LE PRINCE ET LE PIANO
(P. Dudan/P. Dudan)

Ce piano de concert de Saint-Pétersbourg,
Echoué dans un bar,
Agonise
A Venise,
Près du Pont des Soupirs…
Sur son clavier martyr
Ne jouent plus que trois basses…
Noircies, cariées,
Infiniment profondes…
Comme la voix des Popes
Du Tzar
Assassiné…
Ce piano de concert
Oublié sur la terre,
Il n'a plus qu'à se taire…
Un Prince solitaire,
Exilé sur la terre,
Vêtu comme un clochard,
Est venu par hasard
S'accouder a ce bar…
Il a vu le piano…
Fait chanter les trois basses…
Et s'est mis à pleurer doucement,
Pour lui seul…
Personne autour de lui n'a pu s'en rendre compte.

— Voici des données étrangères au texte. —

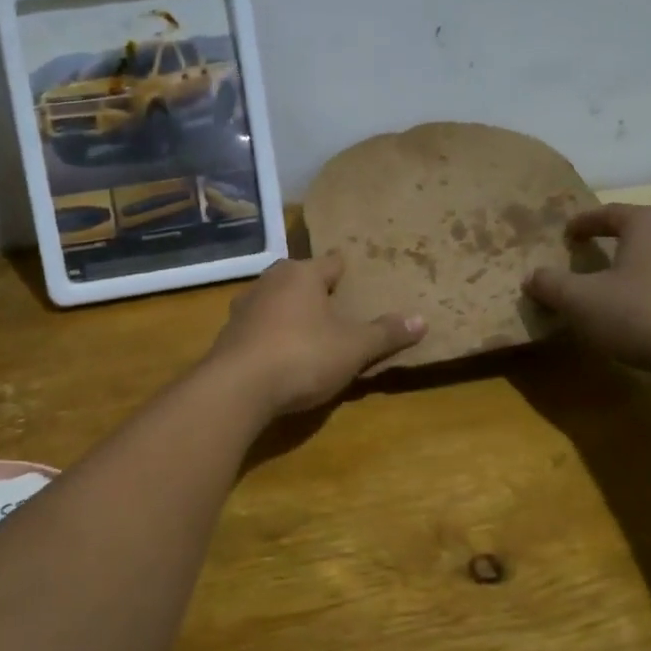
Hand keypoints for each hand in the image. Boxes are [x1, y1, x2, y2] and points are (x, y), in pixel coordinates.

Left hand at [205, 253, 424, 417]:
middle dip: (315, 290)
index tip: (358, 276)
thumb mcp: (353, 348)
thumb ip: (385, 333)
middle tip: (337, 305)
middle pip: (299, 278)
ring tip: (309, 330)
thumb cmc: (302, 356)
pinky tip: (281, 354)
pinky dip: (271, 336)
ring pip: (274, 301)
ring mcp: (243, 308)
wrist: (237, 388)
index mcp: (301, 274)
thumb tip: (422, 320)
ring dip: (290, 313)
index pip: (331, 262)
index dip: (347, 270)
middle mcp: (269, 282)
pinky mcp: (228, 336)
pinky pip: (258, 328)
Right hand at [522, 203, 650, 380]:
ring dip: (632, 264)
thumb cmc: (640, 314)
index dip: (582, 223)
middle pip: (636, 229)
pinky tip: (639, 308)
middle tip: (586, 254)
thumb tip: (532, 277)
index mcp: (648, 222)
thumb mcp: (580, 301)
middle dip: (609, 240)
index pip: (608, 213)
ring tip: (611, 283)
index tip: (565, 235)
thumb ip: (551, 284)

Son chagrin était noble, il n'en avait pas honte.
Il pleurait en silence en se tenant bien droit.
Oui, ce monde est plus mort encore qu'on le croit.
Le Prince et Piano sont deux noyés paisibles
Au fond d'un océan de silence et d'oubli…
De longs poissons diaprés, des algues impassibles.